Start of Extracted data
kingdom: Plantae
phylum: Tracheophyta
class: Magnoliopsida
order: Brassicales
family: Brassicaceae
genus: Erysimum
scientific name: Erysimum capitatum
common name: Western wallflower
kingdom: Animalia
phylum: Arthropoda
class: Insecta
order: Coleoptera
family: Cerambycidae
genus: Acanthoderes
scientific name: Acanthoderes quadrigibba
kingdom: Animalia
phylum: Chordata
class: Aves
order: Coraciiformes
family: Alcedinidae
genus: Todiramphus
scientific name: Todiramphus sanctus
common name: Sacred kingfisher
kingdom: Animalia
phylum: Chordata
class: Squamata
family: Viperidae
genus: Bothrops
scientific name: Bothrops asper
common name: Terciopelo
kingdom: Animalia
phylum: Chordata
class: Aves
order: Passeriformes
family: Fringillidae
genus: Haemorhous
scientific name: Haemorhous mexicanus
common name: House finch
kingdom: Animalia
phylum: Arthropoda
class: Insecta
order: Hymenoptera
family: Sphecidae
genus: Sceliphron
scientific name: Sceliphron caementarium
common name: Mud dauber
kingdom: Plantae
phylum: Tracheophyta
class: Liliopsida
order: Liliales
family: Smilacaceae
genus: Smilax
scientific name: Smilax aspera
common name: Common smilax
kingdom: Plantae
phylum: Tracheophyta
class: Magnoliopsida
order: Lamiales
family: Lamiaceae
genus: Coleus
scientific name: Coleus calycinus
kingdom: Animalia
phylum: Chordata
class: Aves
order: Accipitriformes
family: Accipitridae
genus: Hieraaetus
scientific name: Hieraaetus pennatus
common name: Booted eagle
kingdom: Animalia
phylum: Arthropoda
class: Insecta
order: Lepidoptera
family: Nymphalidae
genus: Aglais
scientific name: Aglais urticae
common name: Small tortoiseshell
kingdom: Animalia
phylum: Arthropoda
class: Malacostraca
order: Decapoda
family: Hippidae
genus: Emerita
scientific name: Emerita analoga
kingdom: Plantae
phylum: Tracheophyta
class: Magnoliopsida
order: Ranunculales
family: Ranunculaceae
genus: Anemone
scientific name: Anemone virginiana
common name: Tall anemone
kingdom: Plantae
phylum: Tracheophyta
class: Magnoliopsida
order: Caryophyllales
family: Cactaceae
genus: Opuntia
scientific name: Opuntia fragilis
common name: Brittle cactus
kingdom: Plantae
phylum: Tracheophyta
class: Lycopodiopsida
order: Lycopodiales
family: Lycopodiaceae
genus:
End of Extracted data
Rewrite the records above, replacing every "scientific name" with "species name" and leaving all else as it stands.

kingdom: Plantae
phylum: Tracheophyta
class: Magnoliopsida
order: Brassicales
family: Brassicaceae
genus: Erysimum
species name: Erysimum capitatum
common name: Western wallflower
kingdom: Animalia
phylum: Arthropoda
class: Insecta
order: Coleoptera
family: Cerambycidae
genus: Acanthoderes
species name: Acanthoderes quadrigibba
kingdom: Animalia
phylum: Chordata
class: Aves
order: Coraciiformes
family: Alcedinidae
genus: Todiramphus
species name: Todiramphus sanctus
common name: Sacred kingfisher
kingdom: Animalia
phylum: Chordata
class: Squamata
family: Viperidae
genus: Bothrops
species name: Bothrops asper
common name: Terciopelo
kingdom: Animalia
phylum: Chordata
class: Aves
order: Passeriformes
family: Fringillidae
genus: Haemorhous
species name: Haemorhous mexicanus
common name: House finch
kingdom: Animalia
phylum: Arthropoda
class: Insecta
order: Hymenoptera
family: Sphecidae
genus: Sceliphron
species name: Sceliphron caementarium
common name: Mud dauber
kingdom: Plantae
phylum: Tracheophyta
class: Liliopsida
order: Liliales
family: Smilacaceae
genus: Smilax
species name: Smilax aspera
common name: Common smilax
kingdom: Plantae
phylum: Tracheophyta
class: Magnoliopsida
order: Lamiales
family: Lamiaceae
genus: Coleus
species name: Coleus calycinus
kingdom: Animalia
phylum: Chordata
class: Aves
order: Accipitriformes
family: Accipitridae
genus: Hieraaetus
species name: Hieraaetus pennatus
common name: Booted eagle
kingdom: Animalia
phylum: Arthropoda
class: Insecta
order: Lepidoptera
family: Nymphalidae
genus: Aglais
species name: Aglais urticae
common name: Small tortoiseshell
kingdom: Animalia
phylum: Arthropoda
class: Malacostraca
order: Decapoda
family: Hippidae
genus: Emerita
species name: Emerita analoga
kingdom: Plantae
phylum: Tracheophyta
class: Magnoliopsida
order: Ranunculales
family: Ranunculaceae
genus: Anemone
species name: Anemone virginiana
common name: Tall anemone
kingdom: Plantae
phylum: Tracheophyta
class: Magnoliopsida
order: Caryophyllales
family: Cactaceae
genus: Opuntia
species name: Opuntia fragilis
common name: Brittle cactus
kingdom: Plantae
phylum: Tracheophyta
class: Lycopodiopsida
order: Lycopodiales
family: Lycopodiaceae
genus:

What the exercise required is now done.